GPs work from small neighbourhood practices or surgeries, diagnoses your illness and if necessary either gives you a prescription. When they are not able to solve health problems or treat on-going conditions, they refer patients to specialist health care practioners for better diagonise and be treated in hospital either as a day patient or as an inpatient. These health care professionals are acting as your agent to overcome the information problems between professional and client thereby improves communication. GPs may work as part of a primary health care team including nurses, physiotherapists, chiropodists, and even social workers. But this means that the quantity and type of medical care produced is not normally influenced by your preference to pay.
Pharmacists, often called chemists, are experts on medicines. They usually work in high street shops or units in supermarkets. They make up prescriptions issued by your doctor and can also advise on treatments that can be bought over the counter. Some pharmacists not only dispense medicines but also advise residential homes on the safe keeping and correct administration of drugs. Some keep records of drugs supplied to certain patients on long-term medication. Pharmacists also provide leaflets and information on health care matters.

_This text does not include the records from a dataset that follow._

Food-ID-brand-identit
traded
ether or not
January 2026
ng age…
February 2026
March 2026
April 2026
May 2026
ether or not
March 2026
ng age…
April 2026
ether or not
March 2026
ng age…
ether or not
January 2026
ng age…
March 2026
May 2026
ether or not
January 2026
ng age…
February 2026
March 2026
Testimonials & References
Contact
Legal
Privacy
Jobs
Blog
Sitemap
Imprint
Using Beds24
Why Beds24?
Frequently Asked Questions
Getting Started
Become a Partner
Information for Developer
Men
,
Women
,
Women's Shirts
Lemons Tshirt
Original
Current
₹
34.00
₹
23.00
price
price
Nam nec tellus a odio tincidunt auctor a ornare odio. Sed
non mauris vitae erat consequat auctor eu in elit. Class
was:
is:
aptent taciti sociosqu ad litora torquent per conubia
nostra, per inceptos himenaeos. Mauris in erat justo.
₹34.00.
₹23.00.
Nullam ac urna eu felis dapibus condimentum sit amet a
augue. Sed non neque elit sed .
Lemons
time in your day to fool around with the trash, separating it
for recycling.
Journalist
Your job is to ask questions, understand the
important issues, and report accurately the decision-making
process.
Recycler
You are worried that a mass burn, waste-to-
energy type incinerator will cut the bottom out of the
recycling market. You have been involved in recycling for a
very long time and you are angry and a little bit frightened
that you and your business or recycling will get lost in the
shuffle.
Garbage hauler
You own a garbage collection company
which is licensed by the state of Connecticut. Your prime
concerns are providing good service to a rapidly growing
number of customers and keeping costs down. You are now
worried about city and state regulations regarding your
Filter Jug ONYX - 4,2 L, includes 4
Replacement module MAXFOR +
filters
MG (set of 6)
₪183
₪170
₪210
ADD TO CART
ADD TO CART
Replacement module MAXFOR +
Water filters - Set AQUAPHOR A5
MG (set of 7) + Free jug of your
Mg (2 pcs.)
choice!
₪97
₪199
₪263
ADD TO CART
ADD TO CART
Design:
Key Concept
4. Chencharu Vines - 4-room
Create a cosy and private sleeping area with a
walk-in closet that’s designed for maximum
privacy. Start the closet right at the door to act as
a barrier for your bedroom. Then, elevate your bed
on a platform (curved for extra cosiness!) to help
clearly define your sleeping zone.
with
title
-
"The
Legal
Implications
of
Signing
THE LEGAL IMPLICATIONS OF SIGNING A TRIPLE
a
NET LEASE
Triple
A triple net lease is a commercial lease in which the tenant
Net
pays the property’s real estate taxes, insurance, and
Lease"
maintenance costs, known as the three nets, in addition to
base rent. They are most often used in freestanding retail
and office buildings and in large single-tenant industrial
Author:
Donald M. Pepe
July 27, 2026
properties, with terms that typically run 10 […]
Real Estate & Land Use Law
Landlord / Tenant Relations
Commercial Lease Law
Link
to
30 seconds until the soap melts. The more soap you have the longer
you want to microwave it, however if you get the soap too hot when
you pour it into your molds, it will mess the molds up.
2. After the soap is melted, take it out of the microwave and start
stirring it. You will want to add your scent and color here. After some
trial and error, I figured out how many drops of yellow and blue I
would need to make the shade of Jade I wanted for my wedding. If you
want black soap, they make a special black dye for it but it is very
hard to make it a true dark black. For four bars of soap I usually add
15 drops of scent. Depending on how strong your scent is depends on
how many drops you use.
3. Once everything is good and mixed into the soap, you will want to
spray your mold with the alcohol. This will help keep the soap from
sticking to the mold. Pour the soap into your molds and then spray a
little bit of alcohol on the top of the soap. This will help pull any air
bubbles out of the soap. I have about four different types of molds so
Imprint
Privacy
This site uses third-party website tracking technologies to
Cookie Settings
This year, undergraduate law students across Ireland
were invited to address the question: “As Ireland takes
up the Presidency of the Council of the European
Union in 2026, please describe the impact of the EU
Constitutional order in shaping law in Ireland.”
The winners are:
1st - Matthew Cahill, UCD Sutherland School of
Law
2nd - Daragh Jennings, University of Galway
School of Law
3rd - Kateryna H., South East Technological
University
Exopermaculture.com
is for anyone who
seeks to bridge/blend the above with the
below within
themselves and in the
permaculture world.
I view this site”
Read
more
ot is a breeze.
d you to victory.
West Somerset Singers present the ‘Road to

Opticians: are eye specialists. Opthalmic medical practitioners are specialist doctors, Opthalmic opticians or optometrists carry out eye tests and prescribe glasses, and dispensing options who supply and fit glasses to prescriptions provided to correct sight problems. A dispensing optician fits and sells glasses but does not test eyes.
Dental practitioners: work within the NHS determine the number of hours they are prepared to devote to the NHS and the range of services they are willing to provide. NHS contract with dental practitioners includes a requirement to explain the treatment plan to patients and its probable cost.
Community health services: district health authorities are responsible for assessing the health needs of their resident populations, and these are provided for by community doctors, dentists and nurses, midwives, health visitors, and members of other allied professions. It is health or social care and treatment outside of hospital, placed in the clinics, non-acute hospitals or in people's homes.